Your instructions: Restate word for word the entries below, starting with the line with "什麼是粉刺？了解它的形成原" and continuing through the line with "下载次数：3501968". Include both of those lines and no others.

Records from a collection
::::

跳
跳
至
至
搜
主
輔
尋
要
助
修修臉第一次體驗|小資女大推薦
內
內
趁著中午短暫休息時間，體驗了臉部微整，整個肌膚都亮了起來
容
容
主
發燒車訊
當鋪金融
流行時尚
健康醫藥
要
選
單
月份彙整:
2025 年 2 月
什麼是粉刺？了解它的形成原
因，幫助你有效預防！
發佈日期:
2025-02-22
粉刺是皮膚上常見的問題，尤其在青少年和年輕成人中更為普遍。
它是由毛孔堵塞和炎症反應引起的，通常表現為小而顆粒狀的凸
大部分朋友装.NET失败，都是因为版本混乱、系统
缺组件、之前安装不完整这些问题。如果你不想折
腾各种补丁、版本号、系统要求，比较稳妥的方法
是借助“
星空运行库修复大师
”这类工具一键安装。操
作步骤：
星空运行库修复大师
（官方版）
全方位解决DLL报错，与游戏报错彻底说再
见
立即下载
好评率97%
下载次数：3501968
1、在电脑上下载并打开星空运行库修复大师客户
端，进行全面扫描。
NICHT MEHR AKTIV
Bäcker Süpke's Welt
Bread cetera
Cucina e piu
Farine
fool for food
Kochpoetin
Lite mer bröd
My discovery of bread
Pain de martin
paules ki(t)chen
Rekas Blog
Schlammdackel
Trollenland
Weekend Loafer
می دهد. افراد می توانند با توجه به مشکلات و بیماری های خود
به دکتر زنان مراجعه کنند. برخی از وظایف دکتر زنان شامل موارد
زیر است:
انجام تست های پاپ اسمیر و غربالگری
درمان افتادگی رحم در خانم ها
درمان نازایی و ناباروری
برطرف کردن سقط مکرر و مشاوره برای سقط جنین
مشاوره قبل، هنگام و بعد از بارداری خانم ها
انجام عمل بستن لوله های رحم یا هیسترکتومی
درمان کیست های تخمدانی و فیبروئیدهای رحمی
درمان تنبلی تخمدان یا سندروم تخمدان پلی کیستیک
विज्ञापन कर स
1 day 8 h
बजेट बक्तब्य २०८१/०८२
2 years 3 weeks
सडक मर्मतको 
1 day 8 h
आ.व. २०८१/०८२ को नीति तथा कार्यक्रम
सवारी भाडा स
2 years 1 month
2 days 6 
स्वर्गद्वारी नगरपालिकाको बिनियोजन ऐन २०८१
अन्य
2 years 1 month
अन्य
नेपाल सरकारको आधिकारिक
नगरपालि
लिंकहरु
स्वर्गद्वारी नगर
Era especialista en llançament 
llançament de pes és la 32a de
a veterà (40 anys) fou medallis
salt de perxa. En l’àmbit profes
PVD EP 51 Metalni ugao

::::

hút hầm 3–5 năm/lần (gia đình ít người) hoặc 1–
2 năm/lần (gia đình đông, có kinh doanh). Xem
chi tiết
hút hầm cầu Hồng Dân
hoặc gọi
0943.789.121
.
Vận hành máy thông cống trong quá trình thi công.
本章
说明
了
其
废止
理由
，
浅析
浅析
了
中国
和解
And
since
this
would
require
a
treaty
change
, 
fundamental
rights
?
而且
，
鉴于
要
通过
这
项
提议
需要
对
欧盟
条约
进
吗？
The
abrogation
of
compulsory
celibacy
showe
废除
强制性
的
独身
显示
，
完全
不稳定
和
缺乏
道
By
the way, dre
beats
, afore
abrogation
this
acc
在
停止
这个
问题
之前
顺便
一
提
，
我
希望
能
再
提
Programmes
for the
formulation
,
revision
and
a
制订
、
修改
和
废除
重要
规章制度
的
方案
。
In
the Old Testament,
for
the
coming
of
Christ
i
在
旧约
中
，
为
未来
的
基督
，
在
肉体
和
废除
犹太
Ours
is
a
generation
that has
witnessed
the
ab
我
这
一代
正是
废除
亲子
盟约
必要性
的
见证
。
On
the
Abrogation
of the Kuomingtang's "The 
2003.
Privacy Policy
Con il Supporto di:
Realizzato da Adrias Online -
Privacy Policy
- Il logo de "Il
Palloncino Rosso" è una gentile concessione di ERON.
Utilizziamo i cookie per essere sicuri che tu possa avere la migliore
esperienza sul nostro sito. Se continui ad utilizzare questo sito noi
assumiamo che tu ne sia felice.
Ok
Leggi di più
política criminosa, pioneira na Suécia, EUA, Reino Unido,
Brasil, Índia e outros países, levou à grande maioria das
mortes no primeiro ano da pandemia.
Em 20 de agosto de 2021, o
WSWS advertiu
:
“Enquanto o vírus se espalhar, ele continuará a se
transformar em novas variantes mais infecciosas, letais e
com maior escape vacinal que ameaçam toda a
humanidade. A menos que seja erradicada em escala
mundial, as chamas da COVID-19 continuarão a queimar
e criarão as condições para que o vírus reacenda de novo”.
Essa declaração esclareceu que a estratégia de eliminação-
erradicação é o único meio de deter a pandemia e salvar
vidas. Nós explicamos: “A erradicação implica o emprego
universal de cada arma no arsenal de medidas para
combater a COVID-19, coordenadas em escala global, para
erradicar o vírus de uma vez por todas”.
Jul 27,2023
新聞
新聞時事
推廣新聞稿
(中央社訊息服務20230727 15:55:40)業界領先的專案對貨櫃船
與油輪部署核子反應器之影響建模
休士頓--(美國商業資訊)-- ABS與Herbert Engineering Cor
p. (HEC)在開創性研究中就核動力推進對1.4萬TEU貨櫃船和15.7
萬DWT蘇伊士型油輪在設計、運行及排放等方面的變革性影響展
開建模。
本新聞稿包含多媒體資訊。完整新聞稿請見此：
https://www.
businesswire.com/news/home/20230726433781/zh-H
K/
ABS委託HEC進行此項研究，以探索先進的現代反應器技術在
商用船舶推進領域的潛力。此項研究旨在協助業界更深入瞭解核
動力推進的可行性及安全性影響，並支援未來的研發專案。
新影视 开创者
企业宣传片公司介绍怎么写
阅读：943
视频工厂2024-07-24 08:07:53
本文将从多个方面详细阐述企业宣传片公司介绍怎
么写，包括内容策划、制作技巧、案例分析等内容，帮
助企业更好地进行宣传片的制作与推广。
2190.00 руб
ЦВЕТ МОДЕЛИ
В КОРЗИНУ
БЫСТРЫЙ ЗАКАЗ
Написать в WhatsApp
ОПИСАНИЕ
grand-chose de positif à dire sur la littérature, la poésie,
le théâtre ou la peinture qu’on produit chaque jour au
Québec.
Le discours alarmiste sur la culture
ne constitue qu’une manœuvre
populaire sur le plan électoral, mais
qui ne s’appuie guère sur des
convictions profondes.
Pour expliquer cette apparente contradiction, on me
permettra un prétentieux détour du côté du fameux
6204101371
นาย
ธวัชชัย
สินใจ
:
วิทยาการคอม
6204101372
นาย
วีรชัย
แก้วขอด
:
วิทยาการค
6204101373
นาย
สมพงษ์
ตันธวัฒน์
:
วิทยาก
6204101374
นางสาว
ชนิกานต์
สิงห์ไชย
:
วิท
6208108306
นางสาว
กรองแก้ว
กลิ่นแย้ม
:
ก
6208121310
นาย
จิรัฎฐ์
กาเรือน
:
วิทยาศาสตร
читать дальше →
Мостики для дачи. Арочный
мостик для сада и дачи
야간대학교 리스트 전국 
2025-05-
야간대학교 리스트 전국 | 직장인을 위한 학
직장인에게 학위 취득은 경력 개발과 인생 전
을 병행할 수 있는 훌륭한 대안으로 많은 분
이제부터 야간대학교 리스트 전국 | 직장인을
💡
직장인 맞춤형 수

::::

Output below:
什麼是粉刺？了解它的形成原
因，幫助你有效預防！
發佈日期:
2025-02-22
粉刺是皮膚上常見的問題，尤其在青少年和年輕成人中更為普遍。
它是由毛孔堵塞和炎症反應引起的，通常表現為小而顆粒狀的凸
大部分朋友装.NET失败，都是因为版本混乱、系统
缺组件、之前安装不完整这些问题。如果你不想折
腾各种补丁、版本号、系统要求，比较稳妥的方法
是借助“
星空运行库修复大师
”这类工具一键安装。操
作步骤：
星空运行库修复大师
（官方版）
全方位解决DLL报错，与游戏报错彻底说再
见
立即下载
好评率97%
下载次数：3501968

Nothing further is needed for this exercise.